## WHAT YOU WILL DO
For this exercise, write out exactly the lines from the line containing "Structures marked on" through the last line of the records, and no other lines.
----------
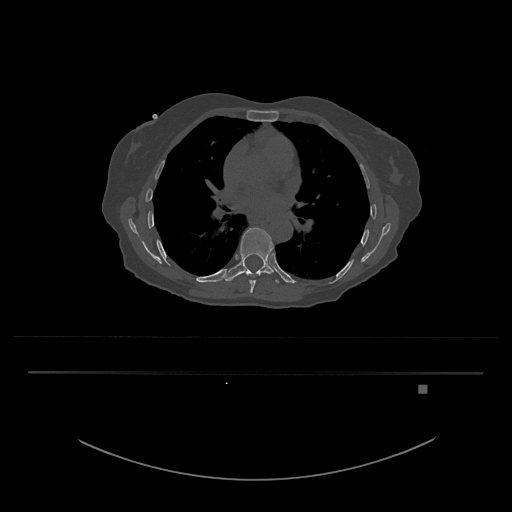
CT including the spine, one axial slice; position 774 of 797 along the scan axis; reconstruction kernel Br40s/3; bone window (W 1800 / L 400 HU); 0.5 mm slice thickness; 512 × 512 image matrix, field of view 500 × 500 mm. Female patient, age 57 years. From the clinical record (not read from this slice): primary cancer: cervical.
Outlined on this slice (semi-automatically segmented with operator editing):
- T8 vertebra: box from (x=246, y=272) to (x=263, y=293) px
- T9 vertebra: (x=224, y=227)–(x=280, y=284)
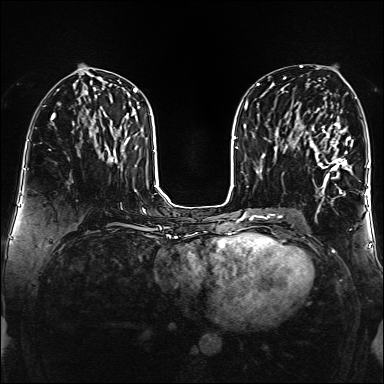
Breast MRI (dynamic contrast-enhanced), one axial slice. Position 71 of 160 along the scan axis. Dynamic contrast-enhanced series, time point 2 of 6 at this slice position (early post-contrast). 1.5 T. TE 2.3 ms, TR 5.2 ms. 1 mm slice thickness. 384 × 384 image matrix, field of view 320 × 320 mm. Female patient.
Structures marked on this image (semi-automatic segmentation, software-assisted and operator-edited):
- enhancing-tissue mask used for the functional tumour volume (all voxels passing the contrast-enhancement thresholds inside the analysis volume; usually the tumour): bounding box <305,120,351,194> (left, top, right, bottom; pixels)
----------
## EXERCISE RESPONSE
Structures marked on this image (semi-automatic segmentation, software-assisted and operator-edited):
- enhancing-tissue mask used for the functional tumour volume (all voxels passing the contrast-enhancement thresholds inside the analysis volume; usually the tumour): bounding box <305,120,351,194> (left, top, right, bottom; pixels)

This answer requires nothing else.